* [DIRECTIONS]: Each entry below must be repeated exactly. Leave the pictures out of it.

Saved entries:
▬▬▬▬▬▬▬▬▬▬

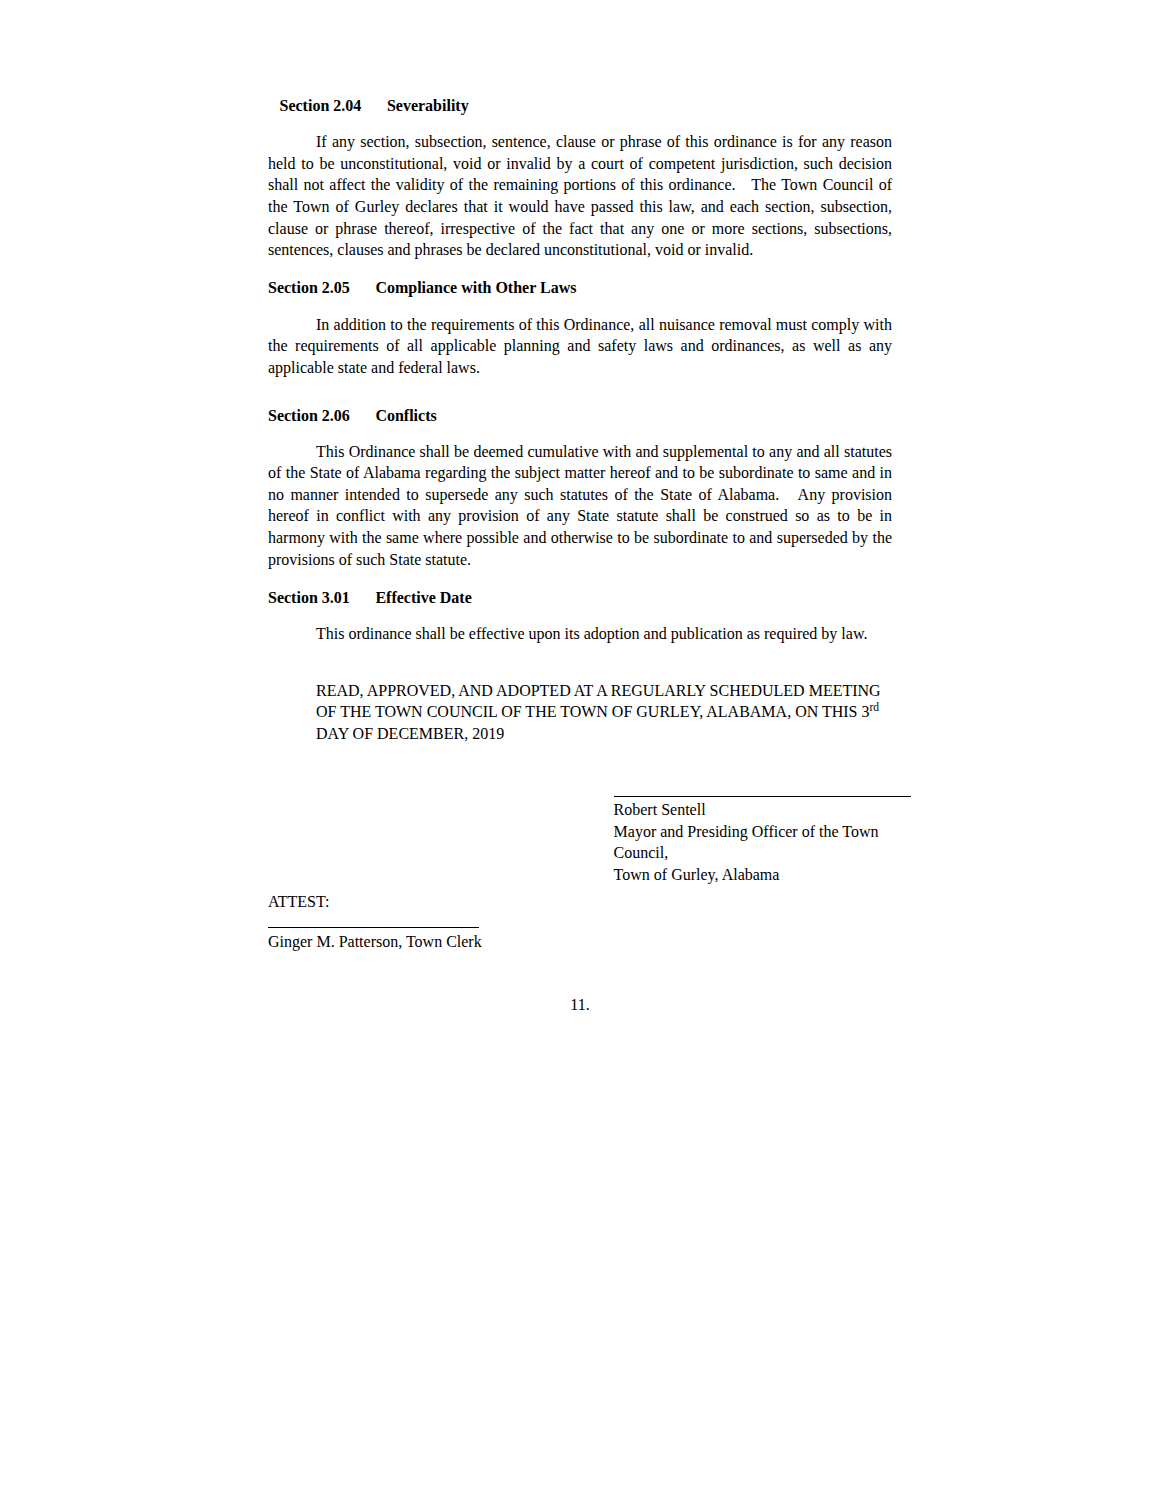Section 2.04 Severability
If any section, subsection, sentence, clause or phrase of this ordinance is for any reason held to be unconstitutional, void or invalid by a court of competent jurisdiction, such decision shall not affect the validity of the remaining portions of this ordinance. The Town Council of the Town of Gurley declares that it would have passed this law, and each section, subsection, clause or phrase thereof, irrespective of the fact that any one or more sections, subsections, sentences, clauses and phrases be declared unconstitutional, void or invalid.
Section 2.05 Compliance with Other Laws
In addition to the requirements of this Ordinance, all nuisance removal must comply with the requirements of all applicable planning and safety laws and ordinances, as well as any applicable state and federal laws.
Section 2.06 Conflicts
This Ordinance shall be deemed cumulative with and supplemental to any and all statutes of the State of Alabama regarding the subject matter hereof and to be subordinate to same and in no manner intended to supersede any such statutes of the State of Alabama. Any provision hereof in conflict with any provision of any State statute shall be construed so as to be in harmony with the same where possible and otherwise to be subordinate to and superseded by the provisions of such State statute.
Section 3.01 Effective Date
This ordinance shall be effective upon its adoption and publication as required by law.
READ, APPROVED, AND ADOPTED AT A REGULARLY SCHEDULED MEETING OF THE TOWN COUNCIL OF THE TOWN OF GURLEY, ALABAMA, ON THIS 3rd DAY OF DECEMBER, 2019
Robert Sentell
Mayor and Presiding Officer of the Town Council,
Town of Gurley, Alabama
ATTEST:
Ginger M. Patterson, Town Clerk
11.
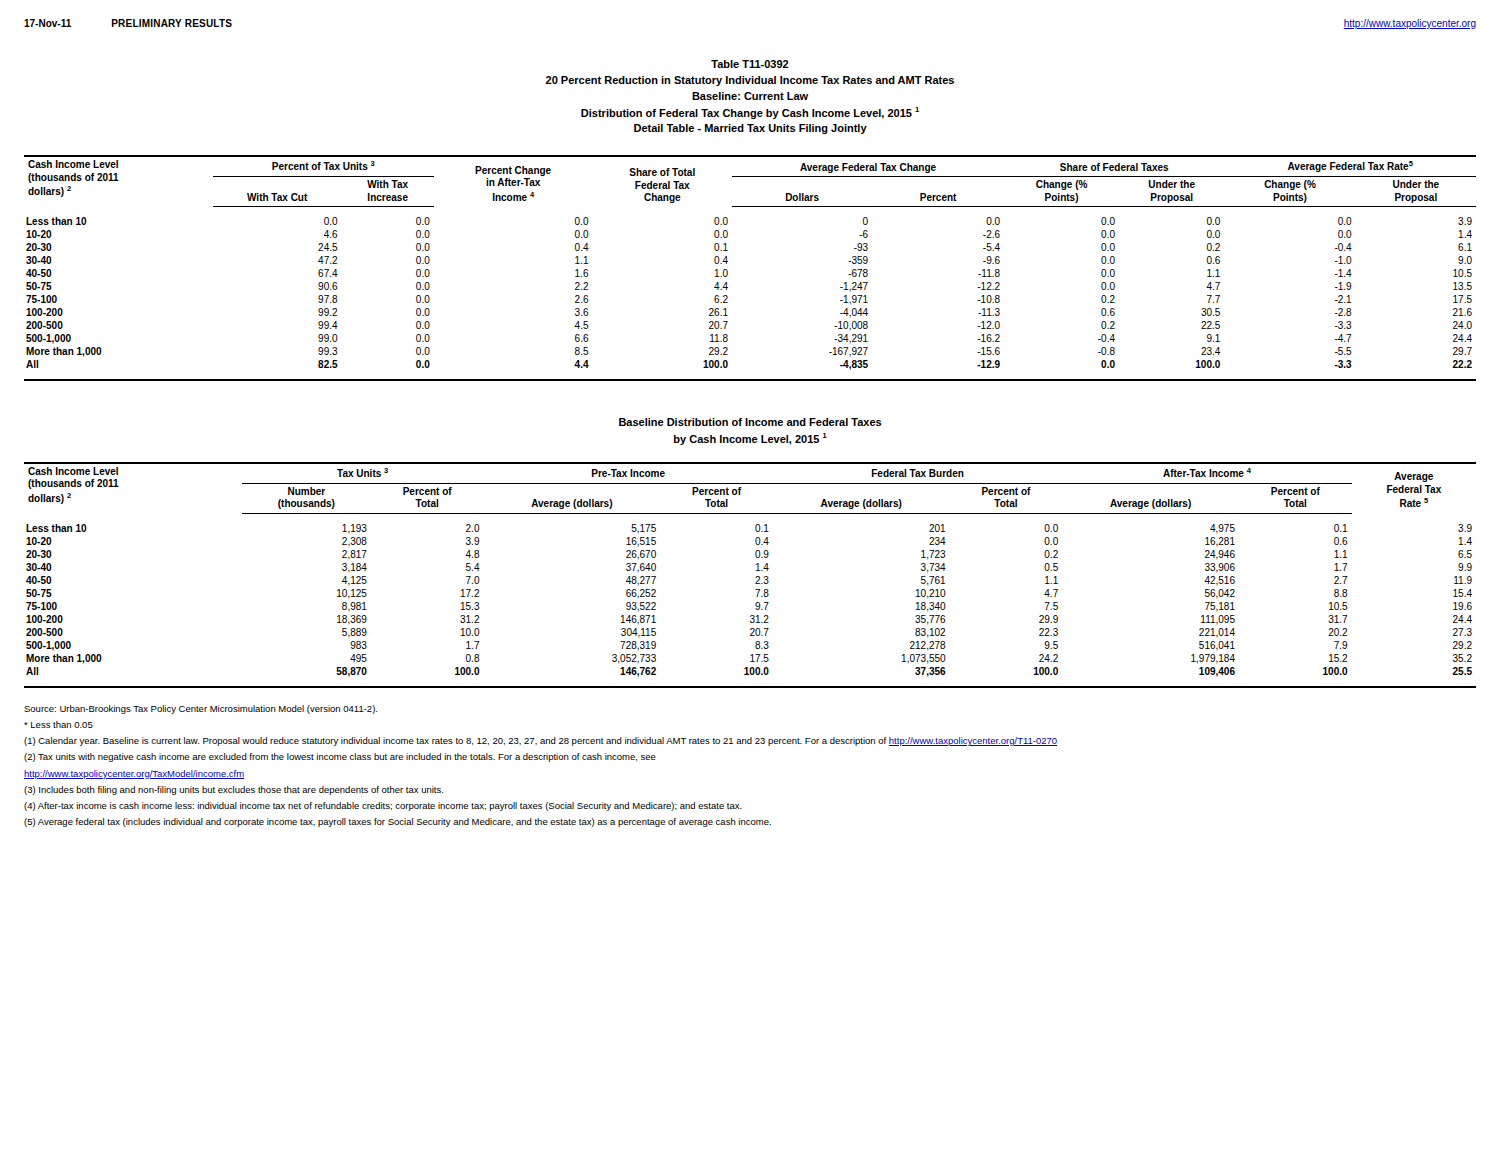17-Nov-11 PRELIMINARY RESULTS http://www.taxpolicycenter.org
Table T11-0392
20 Percent Reduction in Statutory Individual Income Tax Rates and AMT Rates
Baseline: Current Law
Distribution of Federal Tax Change by Cash Income Level, 2015 1
Detail Table - Married Tax Units Filing Jointly
| Cash Income Level (thousands of 2011 dollars) 2 | Percent of Tax Units 3 | Percent Change in After-Tax Income 4 | Share of Total Federal Tax Change | Average Federal Tax Change | Share of Federal Taxes | Average Federal Tax Rate 5 |
| --- | --- | --- | --- | --- | --- | --- |
| With Tax Cut | With Tax Increase | Dollars | Percent | Change (% Points) | Under the Proposal | Change (% Points) | Under the Proposal |
| Less than 10 | 0.0 | 0.0 | 0.0 | 0.0 | 0 | 0.0 | 0.0 | 0.0 | 0.0 | 3.9 |
| 10-20 | 4.6 | 0.0 | 0.0 | 0.0 | -6 | -2.6 | 0.0 | 0.0 | 0.0 | 1.4 |
| 20-30 | 24.5 | 0.0 | 0.4 | 0.1 | -93 | -5.4 | 0.0 | 0.2 | -0.4 | 6.1 |
| 30-40 | 47.2 | 0.0 | 1.1 | 0.4 | -359 | -9.6 | 0.0 | 0.6 | -1.0 | 9.0 |
| 40-50 | 67.4 | 0.0 | 1.6 | 1.0 | -678 | -11.8 | 0.0 | 1.1 | -1.4 | 10.5 |
| 50-75 | 90.6 | 0.0 | 2.2 | 4.4 | -1,247 | -12.2 | 0.0 | 4.7 | -1.9 | 13.5 |
| 75-100 | 97.8 | 0.0 | 2.6 | 6.2 | -1,971 | -10.8 | 0.2 | 7.7 | -2.1 | 17.5 |
| 100-200 | 99.2 | 0.0 | 3.6 | 26.1 | -4,044 | -11.3 | 0.6 | 30.5 | -2.8 | 21.6 |
| 200-500 | 99.4 | 0.0 | 4.5 | 20.7 | -10,008 | -12.0 | 0.2 | 22.5 | -3.3 | 24.0 |
| 500-1,000 | 99.0 | 0.0 | 6.6 | 11.8 | -34,291 | -16.2 | -0.4 | 9.1 | -4.7 | 24.4 |
| More than 1,000 | 99.3 | 0.0 | 8.5 | 29.2 | -167,927 | -15.6 | -0.8 | 23.4 | -5.5 | 29.7 |
| All | 82.5 | 0.0 | 4.4 | 100.0 | -4,835 | -12.9 | 0.0 | 100.0 | -3.3 | 22.2 |
Baseline Distribution of Income and Federal Taxes
by Cash Income Level, 2015 1
| Cash Income Level (thousands of 2011 dollars) 2 | Tax Units 3 | Pre-Tax Income | Federal Tax Burden | After-Tax Income 4 | Average Federal Tax Rate 5 |
| --- | --- | --- | --- | --- | --- |
| Number (thousands) | Percent of Total | Average (dollars) | Percent of Total | Average (dollars) | Percent of Total | Average (dollars) | Percent of Total |
| Less than 10 | 1,193 | 2.0 | 5,175 | 0.1 | 201 | 0.0 | 4,975 | 0.1 | 3.9 |
| 10-20 | 2,308 | 3.9 | 16,515 | 0.4 | 234 | 0.0 | 16,281 | 0.6 | 1.4 |
| 20-30 | 2,817 | 4.8 | 26,670 | 0.9 | 1,723 | 0.2 | 24,946 | 1.1 | 6.5 |
| 30-40 | 3,184 | 5.4 | 37,640 | 1.4 | 3,734 | 0.5 | 33,906 | 1.7 | 9.9 |
| 40-50 | 4,125 | 7.0 | 48,277 | 2.3 | 5,761 | 1.1 | 42,516 | 2.7 | 11.9 |
| 50-75 | 10,125 | 17.2 | 66,252 | 7.8 | 10,210 | 4.7 | 56,042 | 8.8 | 15.4 |
| 75-100 | 8,981 | 15.3 | 93,522 | 9.7 | 18,340 | 7.5 | 75,181 | 10.5 | 19.6 |
| 100-200 | 18,369 | 31.2 | 146,871 | 31.2 | 35,776 | 29.9 | 111,095 | 31.7 | 24.4 |
| 200-500 | 5,889 | 10.0 | 304,115 | 20.7 | 83,102 | 22.3 | 221,014 | 20.2 | 27.3 |
| 500-1,000 | 983 | 1.7 | 728,319 | 8.3 | 212,278 | 9.5 | 516,041 | 7.9 | 29.2 |
| More than 1,000 | 495 | 0.8 | 3,052,733 | 17.5 | 1,073,550 | 24.2 | 1,979,184 | 15.2 | 35.2 |
| All | 58,870 | 100.0 | 146,762 | 100.0 | 37,356 | 100.0 | 109,406 | 100.0 | 25.5 |
Source: Urban-Brookings Tax Policy Center Microsimulation Model (version 0411-2).
* Less than 0.05
(1) Calendar year. Baseline is current law. Proposal would reduce statutory individual income tax rates to 8, 12, 20, 23, 27, and 28 percent and individual AMT rates to 21 and 23 percent. For a description of http://www.taxpolicycenter.org/T11-0270
(2) Tax units with negative cash income are excluded from the lowest income class but are included in the totals. For a description of cash income, see
http://www.taxpolicycenter.org/TaxModel/income.cfm
(3) Includes both filing and non-filing units but excludes those that are dependents of other tax units.
(4) After-tax income is cash income less: individual income tax net of refundable credits; corporate income tax; payroll taxes (Social Security and Medicare); and estate tax.
(5) Average federal tax (includes individual and corporate income tax, payroll taxes for Social Security and Medicare, and the estate tax) as a percentage of average cash income.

▬▬▬▬▬▬▬▬▬▬

* [RESPONSE FOR THIS EXERCISE]:
Section 2.04 Severability
If any section, subsection, sentence, clause or phrase of this ordinance is for any reason held to be unconstitutional, void or invalid by a court of competent jurisdiction, such decision shall not affect the validity of the remaining portions of this ordinance. The Town Council of the Town of Gurley declares that it would have passed this law, and each section, subsection, clause or phrase thereof, irrespective of the fact that any one or more sections, subsections, sentences, clauses and phrases be declared unconstitutional, void or invalid.
Section 2.05 Compliance with Other Laws
In addition to the requirements of this Ordinance, all nuisance removal must comply with the requirements of all applicable planning and safety laws and ordinances, as well as any applicable state and federal laws.
Section 2.06 Conflicts
This Ordinance shall be deemed cumulative with and supplemental to any and all statutes of the State of Alabama regarding the subject matter hereof and to be subordinate to same and in no manner intended to supersede any such statutes of the State of Alabama. Any provision hereof in conflict with any provision of any State statute shall be construed so as to be in harmony with the same where possible and otherwise to be subordinate to and superseded by the provisions of such State statute.
Section 3.01 Effective Date
This ordinance shall be effective upon its adoption and publication as required by law.
READ, APPROVED, AND ADOPTED AT A REGULARLY SCHEDULED MEETING OF THE TOWN COUNCIL OF THE TOWN OF GURLEY, ALABAMA, ON THIS 3rd DAY OF DECEMBER, 2019
Robert Sentell
Mayor and Presiding Officer of the Town Council,
Town of Gurley, Alabama
ATTEST:
Ginger M. Patterson, Town Clerk
11.
17-Nov-11 PRELIMINARY RESULTS http://www.taxpolicycenter.org
Table T11-0392
20 Percent Reduction in Statutory Individual Income Tax Rates and AMT Rates
Baseline: Current Law
Distribution of Federal Tax Change by Cash Income Level, 2015 1
Detail Table - Married Tax Units Filing Jointly
| Cash Income Level (thousands of 2011 dollars) 2 | Percent of Tax Units 3 | Percent Change in After-Tax Income 4 | Share of Total Federal Tax Change | Average Federal Tax Change | Share of Federal Taxes | Average Federal Tax Rate 5 |
| --- | --- | --- | --- | --- | --- | --- |
| With Tax Cut | With Tax Increase | Dollars | Percent | Change (% Points) | Under the Proposal | Change (% Points) | Under the Proposal |
| Less than 10 | 0.0 | 0.0 | 0.0 | 0.0 | 0 | 0.0 | 0.0 | 0.0 | 0.0 | 3.9 |
| 10-20 | 4.6 | 0.0 | 0.0 | 0.0 | -6 | -2.6 | 0.0 | 0.0 | 0.0 | 1.4 |
| 20-30 | 24.5 | 0.0 | 0.4 | 0.1 | -93 | -5.4 | 0.0 | 0.2 | -0.4 | 6.1 |
| 30-40 | 47.2 | 0.0 | 1.1 | 0.4 | -359 | -9.6 | 0.0 | 0.6 | -1.0 | 9.0 |
| 40-50 | 67.4 | 0.0 | 1.6 | 1.0 | -678 | -11.8 | 0.0 | 1.1 | -1.4 | 10.5 |
| 50-75 | 90.6 | 0.0 | 2.2 | 4.4 | -1,247 | -12.2 | 0.0 | 4.7 | -1.9 | 13.5 |
| 75-100 | 97.8 | 0.0 | 2.6 | 6.2 | -1,971 | -10.8 | 0.2 | 7.7 | -2.1 | 17.5 |
| 100-200 | 99.2 | 0.0 | 3.6 | 26.1 | -4,044 | -11.3 | 0.6 | 30.5 | -2.8 | 21.6 |
| 200-500 | 99.4 | 0.0 | 4.5 | 20.7 | -10,008 | -12.0 | 0.2 | 22.5 | -3.3 | 24.0 |
| 500-1,000 | 99.0 | 0.0 | 6.6 | 11.8 | -34,291 | -16.2 | -0.4 | 9.1 | -4.7 | 24.4 |
| More than 1,000 | 99.3 | 0.0 | 8.5 | 29.2 | -167,927 | -15.6 | -0.8 | 23.4 | -5.5 | 29.7 |
| All | 82.5 | 0.0 | 4.4 | 100.0 | -4,835 | -12.9 | 0.0 | 100.0 | -3.3 | 22.2 |
Baseline Distribution of Income and Federal Taxes
by Cash Income Level, 2015 1
| Cash Income Level (thousands of 2011 dollars) 2 | Tax Units 3 | Pre-Tax Income | Federal Tax Burden | After-Tax Income 4 | Average Federal Tax Rate 5 |
| --- | --- | --- | --- | --- | --- |
| Number (thousands) | Percent of Total | Average (dollars) | Percent of Total | Average (dollars) | Percent of Total | Average (dollars) | Percent of Total |
| Less than 10 | 1,193 | 2.0 | 5,175 | 0.1 | 201 | 0.0 | 4,975 | 0.1 | 3.9 |
| 10-20 | 2,308 | 3.9 | 16,515 | 0.4 | 234 | 0.0 | 16,281 | 0.6 | 1.4 |
| 20-30 | 2,817 | 4.8 | 26,670 | 0.9 | 1,723 | 0.2 | 24,946 | 1.1 | 6.5 |
| 30-40 | 3,184 | 5.4 | 37,640 | 1.4 | 3,734 | 0.5 | 33,906 | 1.7 | 9.9 |
| 40-50 | 4,125 | 7.0 | 48,277 | 2.3 | 5,761 | 1.1 | 42,516 | 2.7 | 11.9 |
| 50-75 | 10,125 | 17.2 | 66,252 | 7.8 | 10,210 | 4.7 | 56,042 | 8.8 | 15.4 |
| 75-100 | 8,981 | 15.3 | 93,522 | 9.7 | 18,340 | 7.5 | 75,181 | 10.5 | 19.6 |
| 100-200 | 18,369 | 31.2 | 146,871 | 31.2 | 35,776 | 29.9 | 111,095 | 31.7 | 24.4 |
| 200-500 | 5,889 | 10.0 | 304,115 | 20.7 | 83,102 | 22.3 | 221,014 | 20.2 | 27.3 |
| 500-1,000 | 983 | 1.7 | 728,319 | 8.3 | 212,278 | 9.5 | 516,041 | 7.9 | 29.2 |
| More than 1,000 | 495 | 0.8 | 3,052,733 | 17.5 | 1,073,550 | 24.2 | 1,979,184 | 15.2 | 35.2 |
| All | 58,870 | 100.0 | 146,762 | 100.0 | 37,356 | 100.0 | 109,406 | 100.0 | 25.5 |
Source: Urban-Brookings Tax Policy Center Microsimulation Model (version 0411-2).
* Less than 0.05
(1) Calendar year. Baseline is current law. Proposal would reduce statutory individual income tax rates to 8, 12, 20, 23, 27, and 28 percent and individual AMT rates to 21 and 23 percent. For a description of http://www.taxpolicycenter.org/T11-0270
(2) Tax units with negative cash income are excluded from the lowest income class but are included in the totals. For a description of cash income, see
http://www.taxpolicycenter.org/TaxModel/income.cfm
(3) Includes both filing and non-filing units but excludes those that are dependents of other tax units.
(4) After-tax income is cash income less: individual income tax net of refundable credits; corporate income tax; payroll taxes (Social Security and Medicare); and estate tax.
(5) Average federal tax (includes individual and corporate income tax, payroll taxes for Social Security and Medicare, and the estate tax) as a percentage of average cash income.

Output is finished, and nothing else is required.